Of course, that’s a moot point for now because Liriano didn’t come close to throwing his pitches as well as he did in 2006. His 2006 fastball averaged 94.7 miles per hour, but he reached 94 with just one pitch Sunday, threw nearly one-third of his fastballs in the 80s, and averaged 90.2. His 2006 slider averaged 87.7 MPH, but he never topped 82 with it Sunday and averaged 80.7. His 2006 changeup averaged 83.5 MPH, but was exclusively in the 77-81 range Sunday while averaging 79.2.
Now, it was cold in Kansas City and it’s certainly not uncommon for pitchers to experience an initial drop in velocity after Tommy John surgery, so there’s little reason for significant concern following one outing. With that said, it’s noteworthy that regardless of which pitch Liriano threw his velocity was down between 5-7 percent from 2006. The difference between a 94.7 MPH fastball and a 90.2 MPH fastball is massive, and Sunday’s slider barely resembled the overpowering pitch from 2006.
Beyond the change in approach and significant loss of velocity, Liriano also struggled to command his pitches. Only 51 of his 90 offerings were strikes, including just 10 first-pitch strikes out of 25 batters, and he handed out a career-high five walks after issuing four free passes just once in his previous 20 starts. He had an equally tough time throwing fastballs (55 percent) and non-fastballs (57 percent) for strikes, and completely lost a handle on several pitches.
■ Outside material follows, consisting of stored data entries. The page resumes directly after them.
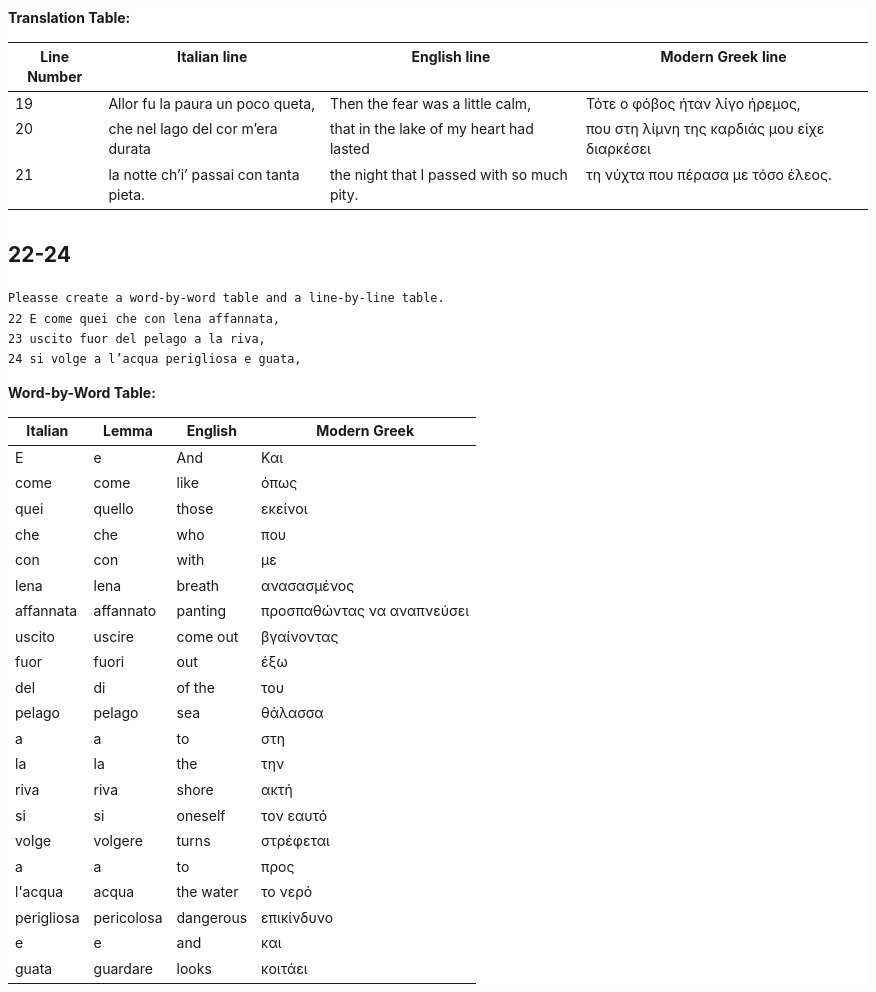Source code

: **Translation Table:**

| Line Number | Italian line                                      | English line                                   | Modern Greek line                              |
|-------------|---------------------------------------------------|-----------------------------------------------|-----------------------------------------------|
| 19          | Allor fu la paura un poco queta,                 | Then the fear was a little calm,               | Τότε ο φόβος ήταν λίγο ήρεμος,                |
| 20          | che nel lago del cor m’era durata                | that in the lake of my heart had lasted        | που στη λίμνη της καρδιάς μου είχε διαρκέσει     |
| 21          | la notte ch’i’ passai con tanta pieta.           | the night that I passed with so much pity.    | τη νύχτα που πέρασα με τόσο έλεος.             |

## 22-24

    Pleasse create a word-by-word table and a line-by-line table.
    22 E come quei che con lena affannata,
    23 uscito fuor del pelago a la riva,
    24 si volge a l’acqua perigliosa e guata,

**Word-by-Word Table:**

| Italian | Lemma | English | Modern Greek |
|---------|-------|---------|--------------|
| E       | e     | And     | Και          |
| come    | come  | like    | όπως         |
| quei    | quello | those   | εκείνοι       |
| che     | che   | who     | που          |
| con     | con   | with    | με           |
| lena    | lena  | breath  | ανασασμένος  |
| affannata | affannato | panting | προσπαθώντας να αναπνεύσει   |
| uscito  | uscire | come out | βγαίνοντας     |
| fuor    | fuori | out     | έξω          |
| del     | di    | of the  | του          |
| pelago  | pelago | sea    | θάλασσα      |
| a       | a     | to      | στη          |
| la      | la    | the     | την          |
| riva    | riva  | shore   | ακτή         |
| si      | si    | oneself | τον εαυτό    |
| volge   | volgere | turns  | στρέφεται     |
| a       | a     | to      | προς         |
| l'acqua | acqua | the water | το νερό      |
| perigliosa | pericolosa | dangerous | επικίνδυνο  |
| e       | e     | and     | και          |
| guata   | guardare | looks  | κοιτάει      |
Here’s what he said afterward:
My slider’s where I want it to be. I just don’t want to throw it that much right now. My fastball’s not where I want it. When I try to throw it inside, it stays in the middle. Try to throw it outside, it just goes away high. It was good to get back, it was just too cold today. I can’t feel my hands throwing the ball.
Liriano was inconsistent during spring training and struggled in two minor-league rehab outings, so it should come as no surprise that his first start back in the majors was discouraging, especially given the weather. His velocity and command were both way off from where they were pre-surgery, which is perhaps to be expected from someone who missed 18 months of action and is trying to transition into both a new approach to pitching and slightly altered mechanics along with simply getting his stuff back.
Sunday afternoon’s start against the Royals didn’t prove much of anything except that Liriano has a long road ahead of him, and we knew that already. The good news is that he threw 90 pitches without suffering an apparent setback and showed velocity that was certainly MLB-caliber even if it wasn’t close to being up to his own standards. Liriano will surely get better if he can stay healthy, but how much better remains to be seen and for now his return may have created more questions than it answered.